In small world play, characters have voices, animals make noises, and there are many situations that arise and problems that need solving. It is fascinating to see how children immerse in this world which is very real for them.
I invite you to try it with your kids at home. It is simple, it works well with objects that you have around, it has the power to take children into a deep play space, which is where learning happens best, and it can last for hours or even days.
What is small world play about?
It is about creating scenarios or different environments with little figures, fairies, animals, you name it. It also includes different objects, houses, pots, trains and buses, and other materials to create their environment and inspire imaginative play opportunities. Use cardboard to draw little figures and cut them out or use wooden pegs and draw faces on them if you don’t have any at home. Let your imagination go wild!
Let your child think about and choose the environment. Is his/her little world going to be at the beach? Will it be a forest or a jungle? Or perhaps an ice wonderland. Choose materials and add some sensory ones to help create this place. Sand or uncooked rice for the beach, containers with water, leaves and plants for the jungle, or ice blocks and water for an icy environment or playdoh to create your own grass. Think about what these little people, animals or fairies will need and build them houses, umbrellas, transport, food and see what happens! Before you realise it, your child might have created a whole small world of it's own.

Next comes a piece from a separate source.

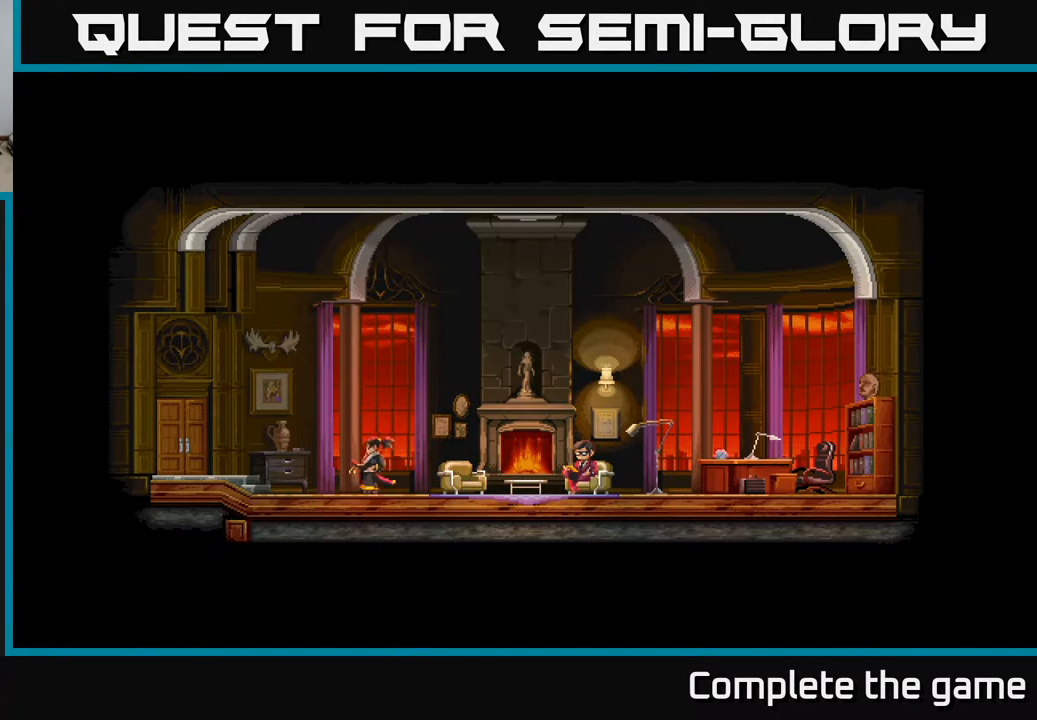
{"buttons": ["DPAD_LEFT"], "left_stick": "center", "right_stick": "center", "events": []}
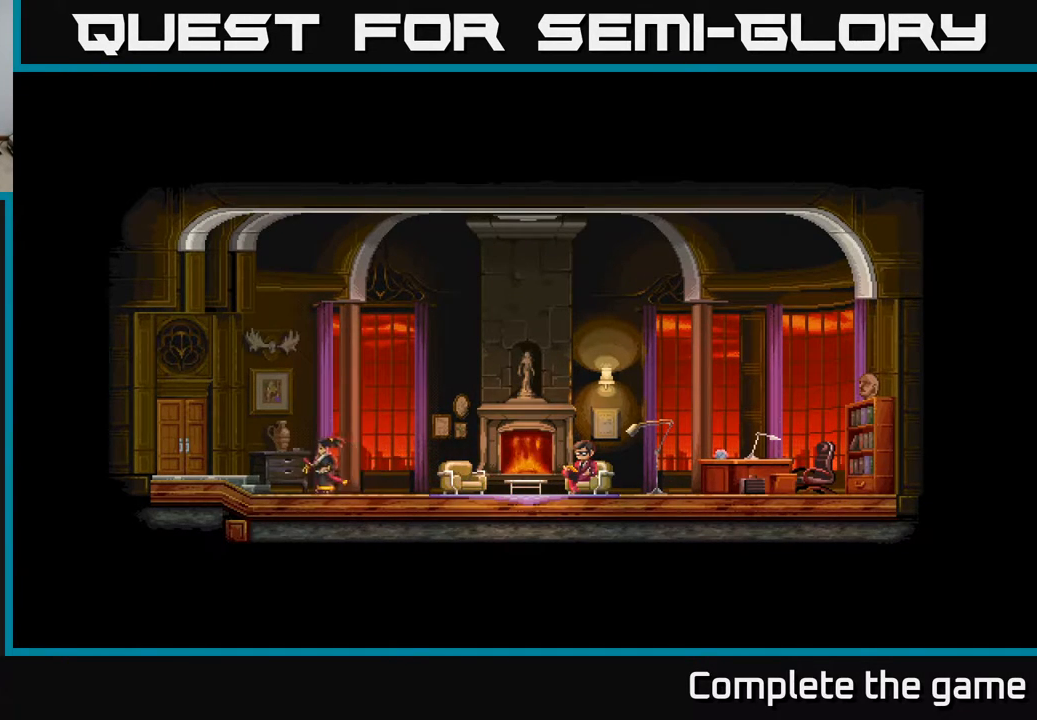
{"buttons": ["DPAD_LEFT"], "left_stick": "center", "right_stick": "center", "events": []}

Find a good space to set up your world. It might be worthwhile to look for a space where this can be left for a couple of days as children might want to come back to it later. Putting it together is as fun as playing with it. Give your child space as this is their own parallel world and it is very empoweing for them to engage with their own rules. If your child needs extra encouragement to engage with it, ask questions abut the world they are creating. What's happening, what are they doing? how are they feeling? what do they like? where are they going? This can help to spark their imaginations and get them to start flying!
In this small world, there was a village in a forest and all the people were invited to a big dinner party, the train (a huge saussage seed) was going to take the people to the party but they couldn't manage to all fit in! So, many ideas came up about how to expand the train, make several trips etc. Cooking for the dinner party was also super important, as finding the right ingredients and spices for the soup from things around. We used these wooden figures that we often use at forest school. Let me know if you want to get some of these.
As you see, play is driven by imagination and created by the child, and this is key for childhood development. Also very empowering for them is to create their own small world with their own rules. Simbolic play usually arise too, like using the saussage seed as a train, or a leaf tied to a string as an aeroplane etc. There are millions of possiblities.
I hope your children have lots of fun playing with their own small worlds and that this helps them to understand a bit better their big world!